Buchtipps

Pseudomärkte wohin man schaut

Vom Unfug, Qualität in Quantität zu verwandeln

Mathias Binswanger
Sinnlose Wettbewerbe
Warum wir immer mehr Unsinn produzieren. Herder. 240 Seiten. 19,95 €

Wer einmal in der Vorweihnachtszeit mehrere Salven Werbefernsehen über sich ergehen lässt oder einen Bummel durch ein Einkaufszentrum mit über 120 Geschäften macht, wird leicht erkennen, dass und wie viel Unsinn produziert wird. Abgesehen davon, dass dabei Ressouren in ungeheuerlicher Menge verschleudert und Fähigkeiten von Menschen vergeudet werden, ist damit auch ein unglaubliches Ablenkungsmanöver von den wesentlichen Dingen im Leben verbunden. Doch das beantwortet noch nicht die Frage, warum wird immer mehr Unsinn produziert.
Dieser Frage hat sich der Ökonom Mathias Binswanger angenommen, der sie in seinem neuen Buch eingehend und verständlich beantwortet. Binswanger verdeutlicht, dass es den häufig behaupteten Marktwettbewerb nur im Idealfall in Lehrbüchern gibt und in der Realität nur selten. Doch der Glaube an den Markt und den Wettbewerb ist stark, wird enorm gepflegt und verbreitet: „Allgemein herrscht unter den Wettbewerbsenthusiasten die Ansicht, dass Wettbewerbe auch ohne Märkte für optimale Resultate sorgen“. Weil man schon kein genaues Auge dafür hat, wie extrem und oft in Unternehmen, in Konzernen ohnehin, die Planwirtschaft von oben nach unten ausgeprägt ist, sieht man auch nicht, wie unzureichend die Marktwirtschaft mit ihren Wettbewerbsstrukturen wirklich funkioniert. Oder würde jemand den Mobilfunkmarkt als einen echten, transparenten und für Verbraucher gut händelbaren Markt bezeichnen wollen? Oder gar den Lebensmittelmarkt? Oder den Energiemarkt?
Die Illusion der Wettbewerbsverfechter ist laut Binswanger: Effizienz oder gar Exzellenz gibt es nur durch Wettbewerb. Und wo keiner ist, muss er künstlich geschaffen werden. So wollten Regierungen „durch künstlich inszenierte Wettbewerbe auf Pseudomärkten“ Institutionen entbürokratisieren. Die allbekannten Unternehmensberatungen übernahmen die Umsetzung.

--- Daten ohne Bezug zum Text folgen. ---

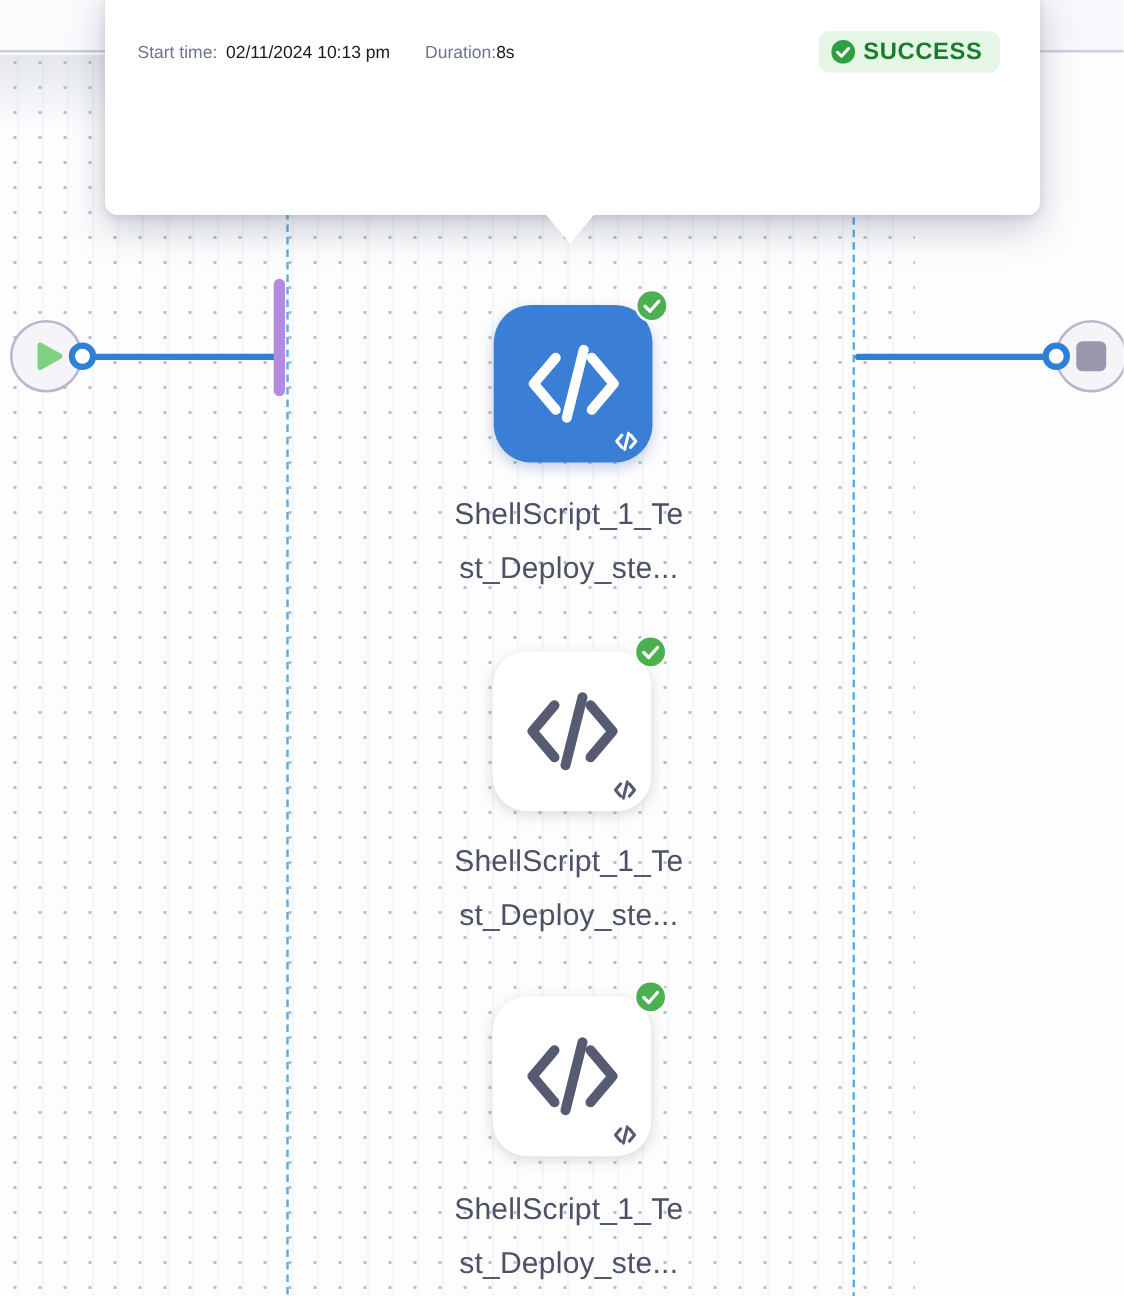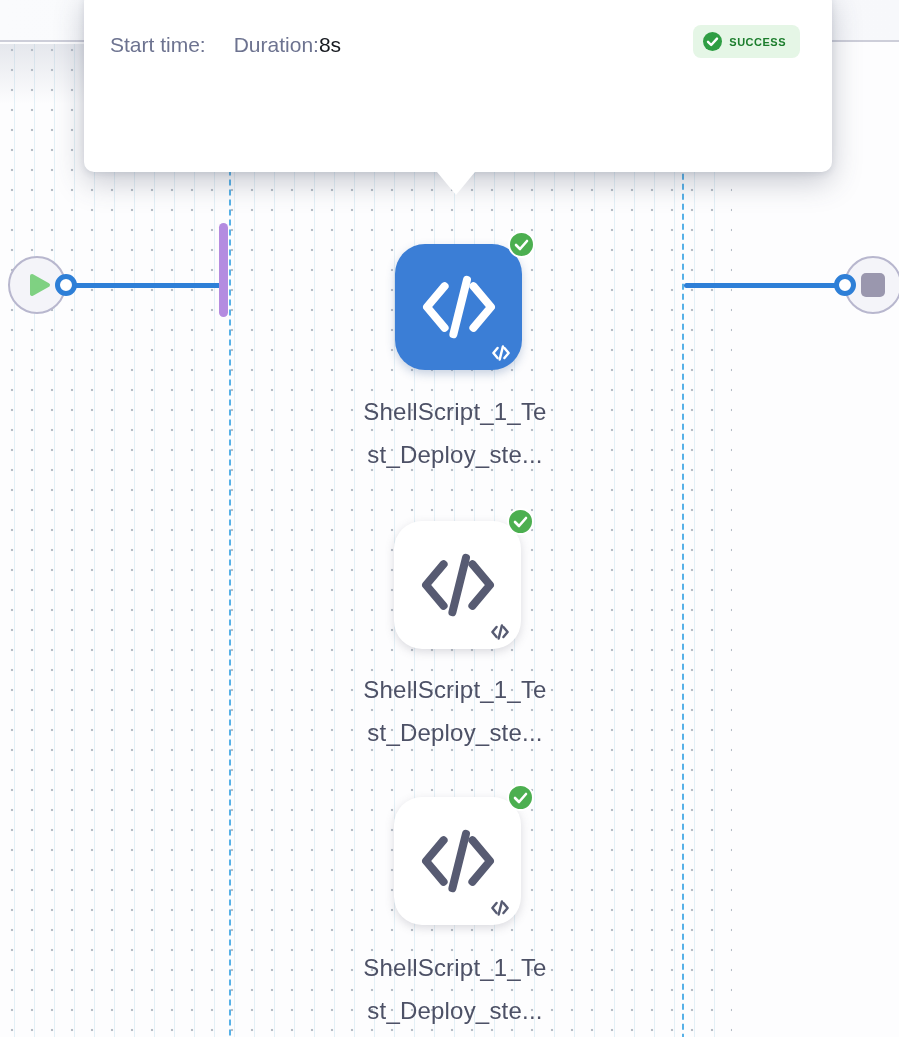"Start time:" .tooltip-meta { font-size: 21px -> 14px }
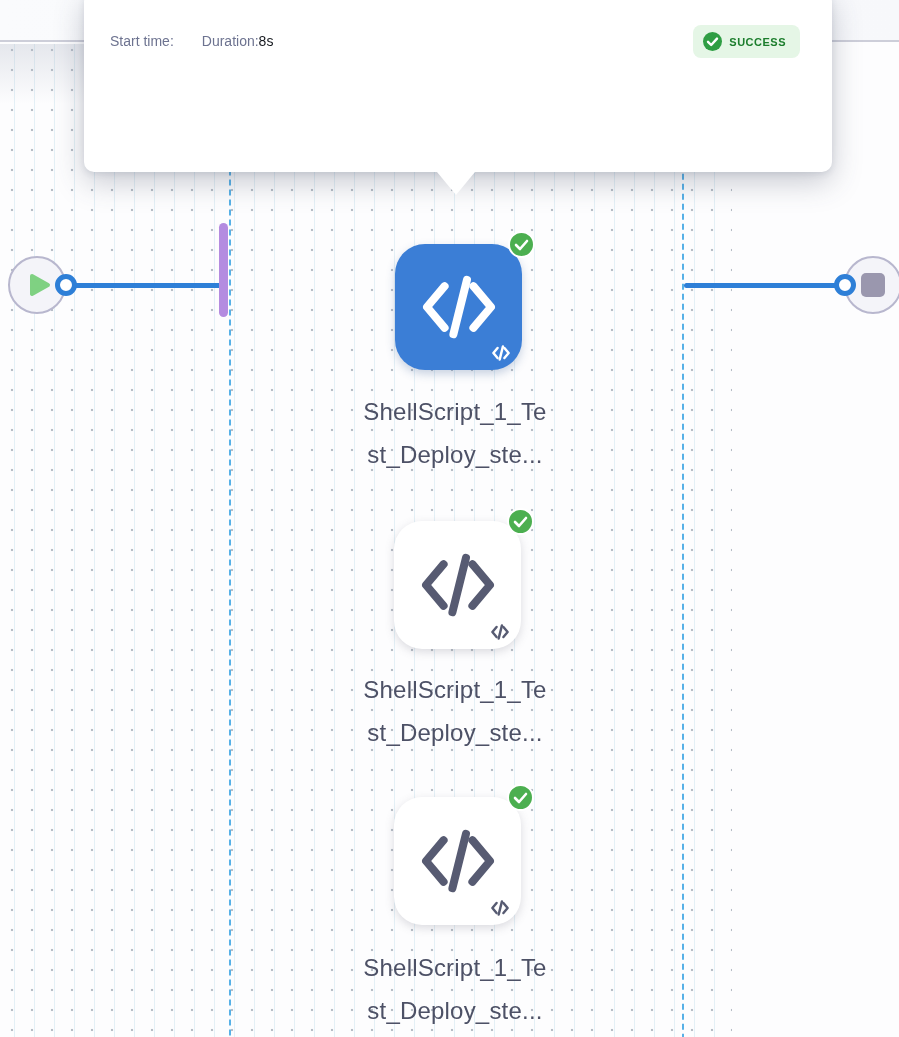"02/11/2024 10:13 pm" span.meta-val { html: none -> <span>02/11/2024 10:13 pm</span> }
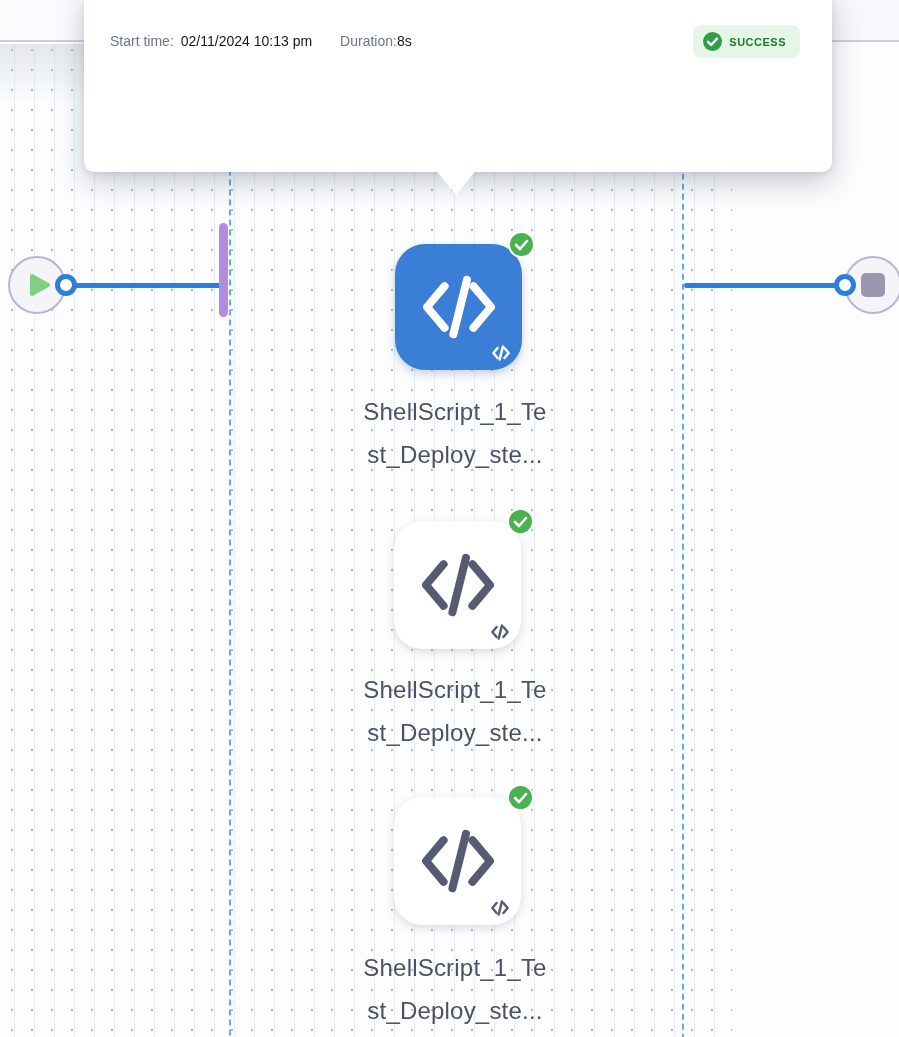"SUCCESS" .status-badge { font-size: 11px -> 19px }
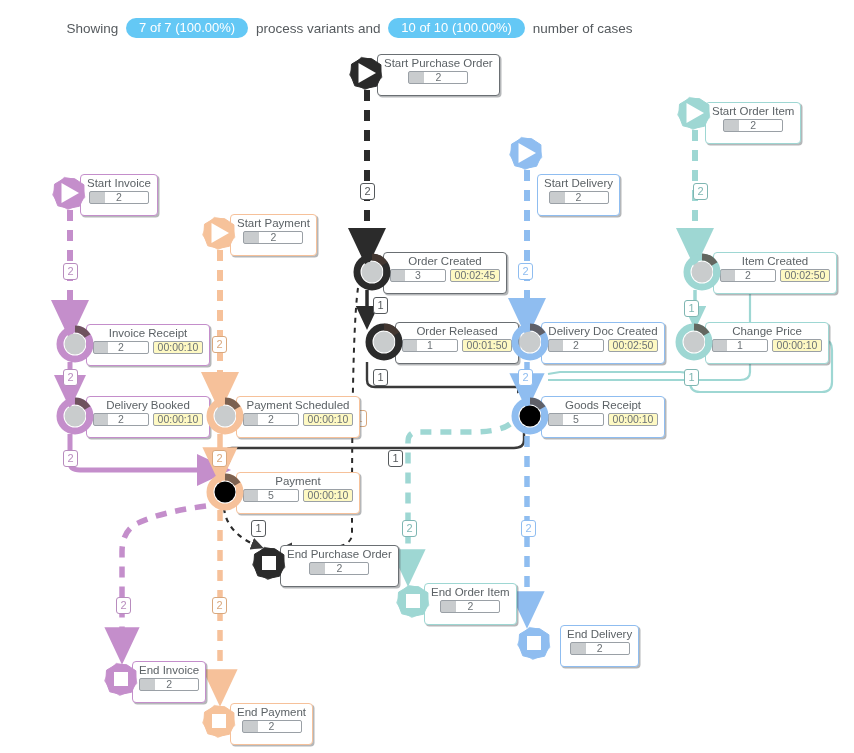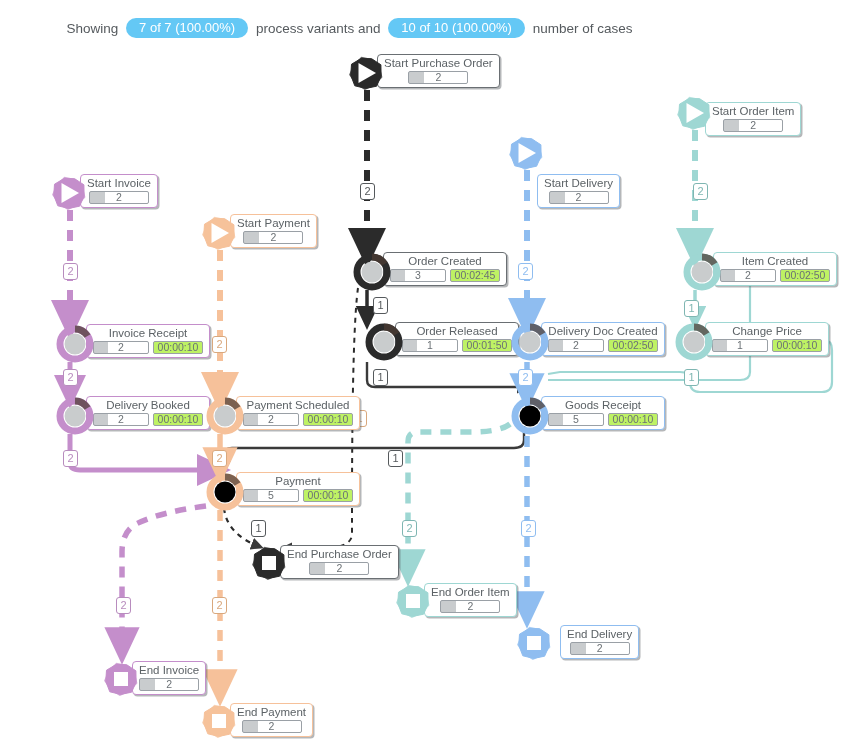"Start Purchase Order" .plate { padding: 2px 6px 3px 6px -> 2px 6px 11px 6px }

Auch in den Unternehmen wurden interne Wettbewerbsmärkte geschaffen, um angeblich Leistungsergebnisse vergleichbar und verrechenbar zu machen. Instrumente dafür: Kennziffern, Rankings, Wettkämpfe. Bis die künstliche Wettbewerbssituation sich selbst verstärkt und zum Selbstzweck wird. Dabei spielt der Messbarkeitswahn eine große Rolle, der die Leistungsgesellschaft prägen und Leistungen aller Art vergleichbar machen soll. So dass Binswanger zu der begründeten Erkenntnis kommt, „wie die Messung von Leistung mit Hilfe von Kennzahlen perverses Verhalten erzeugt“. Qualitative Leistung lässt sich nicht quantitativ messen, mit keiner Methode. Binswanger bohrt die praktizierten Verfahren auch für Laien auf und zeigt ihre enormen Schwächen, die nicht zu beherrschen sind. Was effizient sein sollte, gerät schnell zur Kosmetik bester Praxis. Was exzellent sein soll, entpuppt sich als Glanz einer gekonnten Verpackung. An Hand der Pseudomärkte Bildung, Wissenschaft und Gesundheitswesen analysiert und kommentiert Binswanger brilliant nicht nur den Unsinn der Produktion von immer mehr Abschlüssen und Studenten, von immer mehr Publikationen und Rankings, von immer mehr Untersuchungen und Medikamentenvergaben. Sondern Binswanger zeigt auch, wie viel Unfung in dem Weg zum diesem Unsinn steckt. Das Ruder herumzureißen bedeutet: Qualität, Effizienz und Exzellenz anders verstehen.  Verantwortung setzen anstelle von Zahlenkolonnen. Geldmittel an Akteure in Bereichen anders verteilen, wo Märkte keinen Sinn, aber viel Unsinn machen.